Provided data START

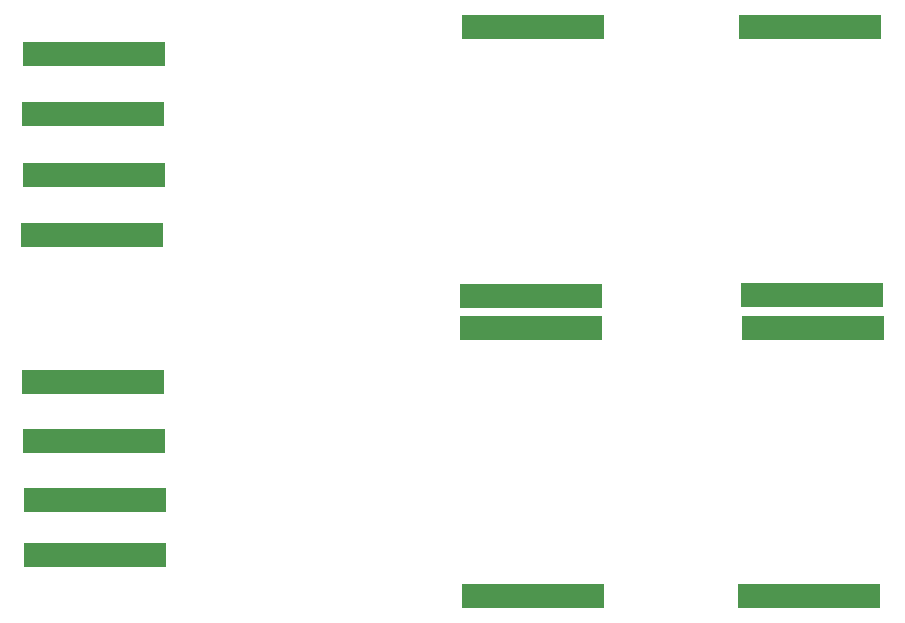
<source format=gtp>
G04 EAGLE Gerber RS-274X export*
G75*
%MOMM*%
%FSLAX34Y34*%
%LPD*%
%INSolderpaste Top*%
%IPPOS*%
%AMOC8*
5,1,8,0,0,1.08239X$1,22.5*%
G01*
%ADD10R,12.000000X2.000000*%


D10*
X258691Y451093D03*
X258513Y676785D03*
X257462Y625947D03*
X630613Y802028D03*
X258875Y778992D03*
X258300Y727785D03*
X866566Y574733D03*
X865030Y802015D03*
X629063Y546612D03*
X630115Y319749D03*
X257998Y500888D03*
X864456Y320136D03*
X867133Y546677D03*
X259701Y401065D03*
X259634Y354528D03*
X629018Y574347D03*
M02*

</source>
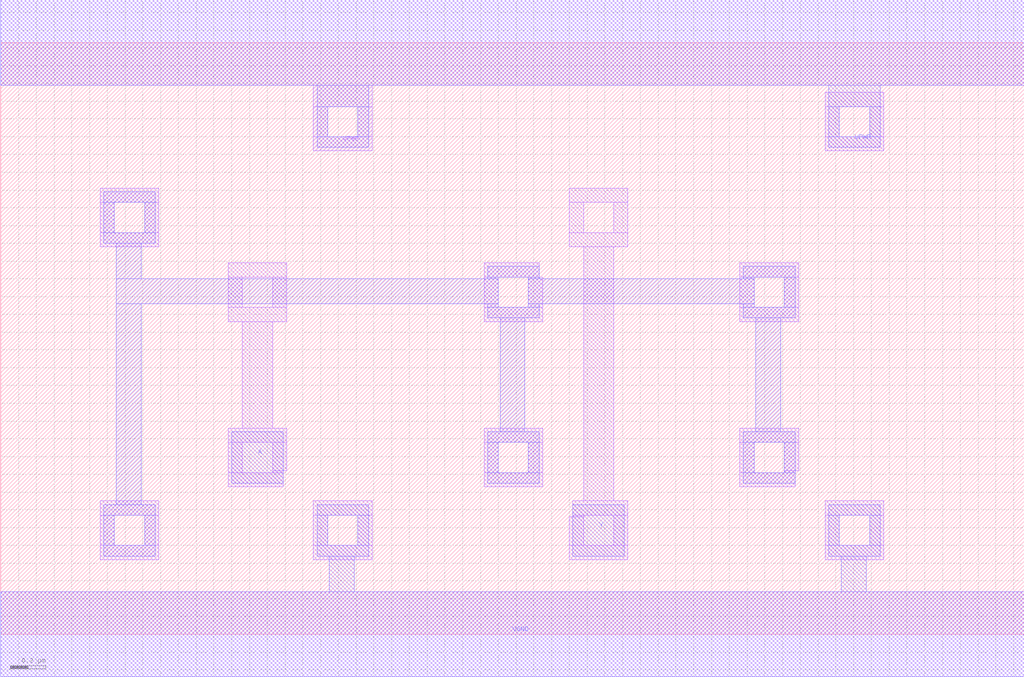
<source format=lef>
VERSION 5.7 ;
  NOWIREEXTENSIONATPIN ON ;
  DIVIDERCHAR "/" ;
  BUSBITCHARS "[]" ;
MACRO BUFX4
  CLASS CORE ;
  FOREIGN BUFX4 ;
  ORIGIN 0.000 0.000 ;
  SIZE 5.760 BY 3.330 ;
  SYMMETRY X Y R90 ;
  SITE unit ;
  PIN VPWR
    DIRECTION INOUT ;
    USE POWER ;
    SHAPE ABUTMENT ;
    PORT
      LAYER met1 ;
        RECT 0.000 3.090 5.760 3.570 ;
        RECT 1.780 2.970 2.070 3.090 ;
        RECT 1.780 2.800 1.840 2.970 ;
        RECT 2.010 2.800 2.070 2.970 ;
        RECT 1.780 2.740 2.070 2.800 ;
        RECT 4.660 2.970 4.950 3.090 ;
        RECT 4.660 2.800 4.720 2.970 ;
        RECT 4.890 2.800 4.950 2.970 ;
        RECT 4.660 2.740 4.950 2.800 ;
    END
    PORT
      LAYER li1 ;
        RECT 0.000 3.090 5.760 3.570 ;
        RECT 1.760 2.970 2.090 3.090 ;
        RECT 1.760 2.800 1.840 2.970 ;
        RECT 2.010 2.800 2.090 2.970 ;
        RECT 1.760 2.720 2.090 2.800 ;
    END
  END VPWR
  PIN VGND
    DIRECTION INOUT ;
    USE GROUND ;
    SHAPE ABUTMENT ;
    PORT
      LAYER met1 ;
        RECT 1.780 0.670 2.070 0.730 ;
        RECT 1.780 0.500 1.840 0.670 ;
        RECT 2.010 0.500 2.070 0.670 ;
        RECT 1.780 0.440 2.070 0.500 ;
        RECT 4.660 0.670 4.950 0.730 ;
        RECT 4.660 0.500 4.720 0.670 ;
        RECT 4.890 0.500 4.950 0.670 ;
        RECT 4.660 0.440 4.950 0.500 ;
        RECT 1.850 0.240 1.990 0.440 ;
        RECT 4.730 0.240 4.870 0.440 ;
        RECT 0.000 -0.240 5.760 0.240 ;
    END
    PORT
      LAYER li1 ;
        RECT 0.000 -0.240 5.760 0.240 ;
    END
  END VGND
  PIN Y
    DIRECTION INOUT ;
    USE SIGNAL ;
    SHAPE ABUTMENT ;
    PORT
      LAYER met1 ;
        RECT 3.220 0.440 3.510 0.730 ;
    END
  END Y
  PIN A
    DIRECTION INOUT ;
    USE SIGNAL ;
    SHAPE ABUTMENT ;
    PORT
      LAYER met1 ;
        RECT 1.300 0.850 1.590 1.140 ;
    END
  END A
  OBS
      LAYER li1 ;
        RECT 4.640 2.970 4.970 3.050 ;
        RECT 4.640 2.800 4.720 2.970 ;
        RECT 4.890 2.800 4.970 2.970 ;
        RECT 4.640 2.720 4.970 2.800 ;
        RECT 0.560 2.430 0.890 2.510 ;
        RECT 0.560 2.260 0.640 2.430 ;
        RECT 0.810 2.260 0.890 2.430 ;
        RECT 0.560 2.180 0.890 2.260 ;
        RECT 3.200 2.430 3.530 2.510 ;
        RECT 3.200 2.260 3.280 2.430 ;
        RECT 3.450 2.260 3.530 2.430 ;
        RECT 3.200 2.180 3.530 2.260 ;
        RECT 1.280 2.010 1.610 2.090 ;
        RECT 1.280 1.840 1.360 2.010 ;
        RECT 1.530 1.840 1.610 2.010 ;
        RECT 1.280 1.760 1.610 1.840 ;
        RECT 2.720 2.010 3.030 2.090 ;
        RECT 2.720 1.840 2.800 2.010 ;
        RECT 2.970 1.840 3.050 2.010 ;
        RECT 2.720 1.760 3.050 1.840 ;
        RECT 1.360 1.160 1.530 1.760 ;
        RECT 1.280 1.080 1.610 1.160 ;
        RECT 1.280 0.910 1.360 1.080 ;
        RECT 1.530 0.920 1.610 1.080 ;
        RECT 2.720 1.080 3.050 1.160 ;
        RECT 1.530 0.910 1.590 0.920 ;
        RECT 1.280 0.830 1.590 0.910 ;
        RECT 2.720 0.910 2.800 1.080 ;
        RECT 2.970 0.910 3.050 1.080 ;
        RECT 2.720 0.830 3.050 0.910 ;
        RECT 3.280 0.750 3.450 2.180 ;
        RECT 4.160 2.010 4.490 2.090 ;
        RECT 4.160 1.840 4.240 2.010 ;
        RECT 4.410 1.840 4.490 2.010 ;
        RECT 4.160 1.760 4.490 1.840 ;
        RECT 4.160 1.080 4.490 1.160 ;
        RECT 4.160 0.910 4.240 1.080 ;
        RECT 4.410 0.920 4.490 1.080 ;
        RECT 4.410 0.910 4.470 0.920 ;
        RECT 4.160 0.830 4.470 0.910 ;
        RECT 0.560 0.670 0.890 0.750 ;
        RECT 0.560 0.500 0.640 0.670 ;
        RECT 0.810 0.500 0.890 0.670 ;
        RECT 0.560 0.420 0.890 0.500 ;
        RECT 1.760 0.670 2.090 0.750 ;
        RECT 1.760 0.500 1.840 0.670 ;
        RECT 2.010 0.500 2.090 0.670 ;
        RECT 3.220 0.670 3.530 0.750 ;
        RECT 3.220 0.660 3.280 0.670 ;
        RECT 1.760 0.420 2.090 0.500 ;
        RECT 3.200 0.500 3.280 0.660 ;
        RECT 3.450 0.500 3.530 0.670 ;
        RECT 3.200 0.420 3.530 0.500 ;
        RECT 4.640 0.670 4.970 0.750 ;
        RECT 4.640 0.500 4.720 0.670 ;
        RECT 4.890 0.500 4.970 0.670 ;
        RECT 4.640 0.420 4.970 0.500 ;
      LAYER met1 ;
        RECT 0.580 2.430 0.870 2.490 ;
        RECT 0.580 2.260 0.640 2.430 ;
        RECT 0.810 2.260 0.870 2.430 ;
        RECT 0.580 2.200 0.870 2.260 ;
        RECT 0.650 2.000 0.790 2.200 ;
        RECT 2.740 2.010 3.030 2.070 ;
        RECT 2.740 2.000 2.800 2.010 ;
        RECT 0.650 1.860 2.800 2.000 ;
        RECT 0.650 0.730 0.790 1.860 ;
        RECT 2.740 1.840 2.800 1.860 ;
        RECT 2.970 2.000 3.030 2.010 ;
        RECT 4.180 2.010 4.470 2.070 ;
        RECT 4.180 2.000 4.240 2.010 ;
        RECT 2.970 1.860 4.240 2.000 ;
        RECT 2.970 1.840 3.030 1.860 ;
        RECT 2.740 1.780 3.030 1.840 ;
        RECT 4.180 1.840 4.240 1.860 ;
        RECT 4.410 1.840 4.470 2.010 ;
        RECT 4.180 1.780 4.470 1.840 ;
        RECT 2.810 1.140 2.950 1.780 ;
        RECT 4.250 1.140 4.390 1.780 ;
        RECT 2.740 1.080 3.030 1.140 ;
        RECT 2.740 0.910 2.800 1.080 ;
        RECT 2.970 0.910 3.030 1.080 ;
        RECT 2.740 0.850 3.030 0.910 ;
        RECT 4.180 1.080 4.470 1.140 ;
        RECT 4.180 0.910 4.240 1.080 ;
        RECT 4.410 0.910 4.470 1.080 ;
        RECT 4.180 0.850 4.470 0.910 ;
        RECT 0.580 0.670 0.870 0.730 ;
        RECT 0.580 0.500 0.640 0.670 ;
        RECT 0.810 0.500 0.870 0.670 ;
        RECT 0.580 0.440 0.870 0.500 ;
  END
END BUFX4
END LIBRARY


</source>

Provided data END

What you need to do → Every line in the records above that contains the word "format" should be copied out.

Solved exercise →
<source format=gtp>
<source format=lef>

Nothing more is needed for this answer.